Collected data entries:
________________________________________
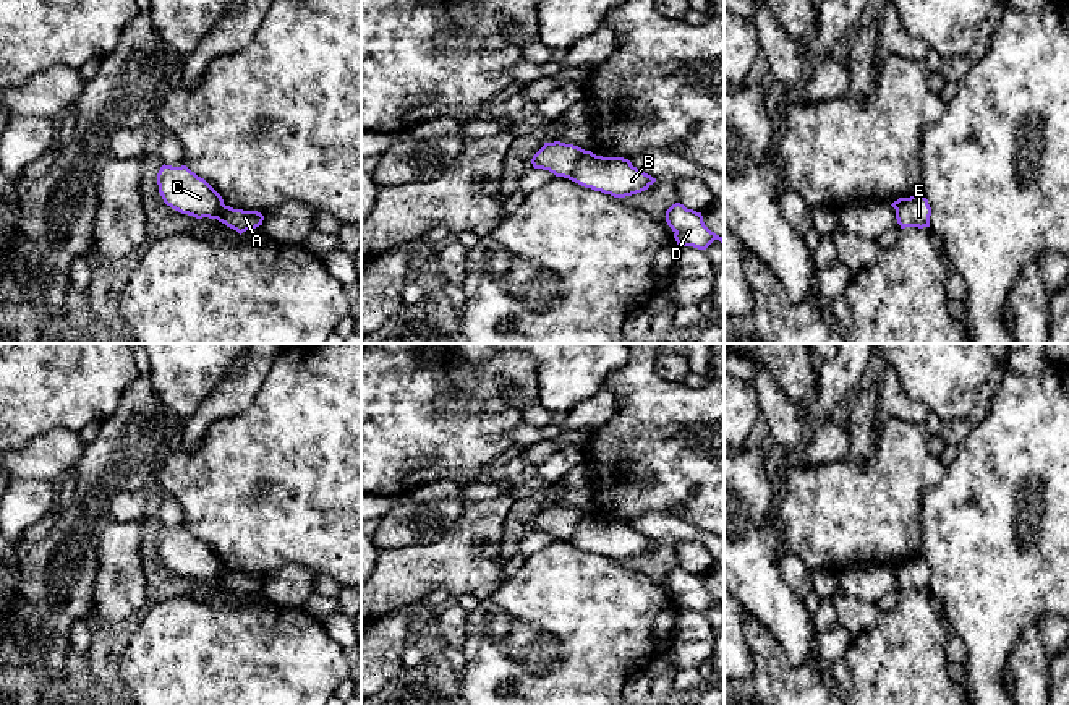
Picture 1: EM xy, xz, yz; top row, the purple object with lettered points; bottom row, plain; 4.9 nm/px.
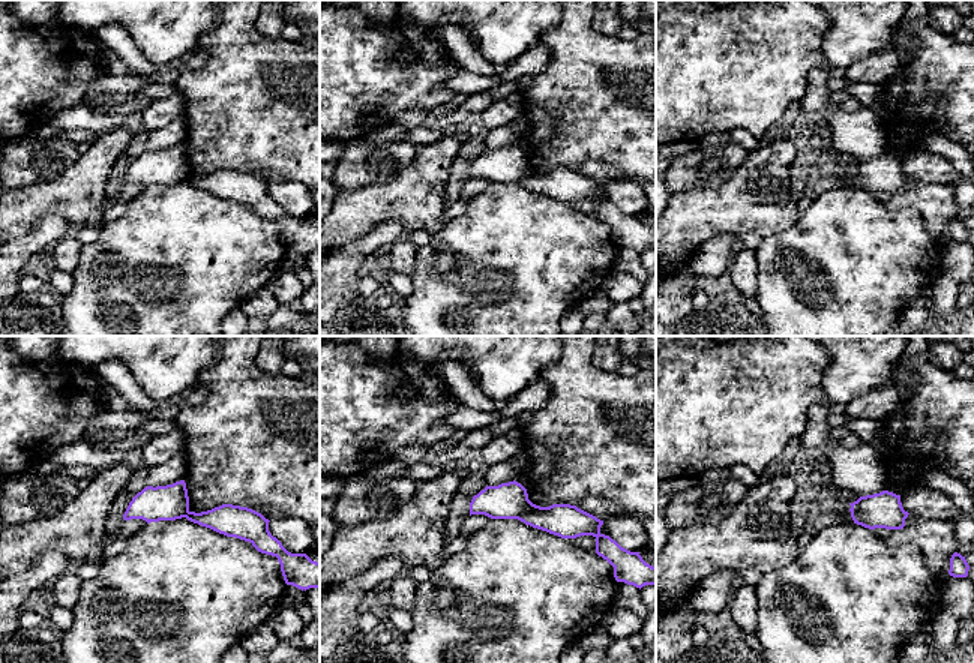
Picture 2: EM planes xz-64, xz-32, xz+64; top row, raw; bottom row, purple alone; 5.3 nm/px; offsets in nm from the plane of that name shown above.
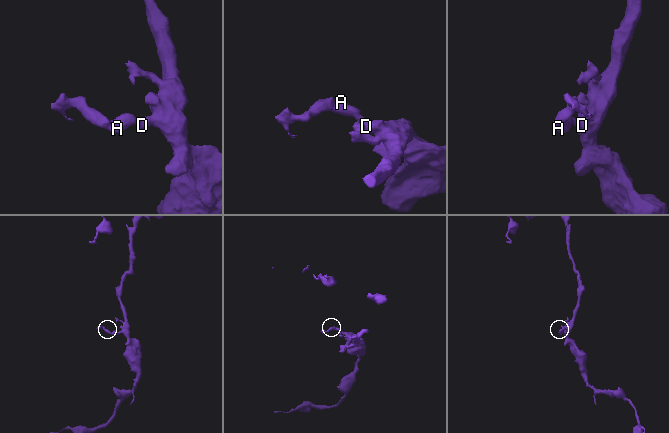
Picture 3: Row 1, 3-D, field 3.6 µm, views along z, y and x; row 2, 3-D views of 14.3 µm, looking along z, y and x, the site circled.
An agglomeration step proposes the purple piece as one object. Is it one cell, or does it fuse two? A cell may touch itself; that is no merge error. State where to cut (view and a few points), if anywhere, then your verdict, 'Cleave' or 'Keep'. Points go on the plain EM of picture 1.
Split along xz (587, 514), (567, 540). Cleave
________________________________________
→ WHAT TO WORK ON:
An exact copy of every record above is required, with all pictures omitted.

→ ANSWER AREA:
Picture 1: EM xy, xz, yz; top row, the purple object with lettered points; bottom row, plain; 4.9 nm/px.
Picture 2: EM planes xz-64, xz-32, xz+64; top row, raw; bottom row, purple alone; 5.3 nm/px; offsets in nm from the plane of that name shown above.
Picture 3: Row 1, 3-D, field 3.6 µm, views along z, y and x; row 2, 3-D views of 14.3 µm, looking along z, y and x, the site circled.
An agglomeration step proposes the purple piece as one object. Is it one cell, or does it fuse two? A cell may touch itself; that is no merge error. State where to cut (view and a few points), if anywhere, then your verdict, 'Cleave' or 'Keep'. Points go on the plain EM of picture 1.
Split along xz (587, 514), (567, 540). Cleave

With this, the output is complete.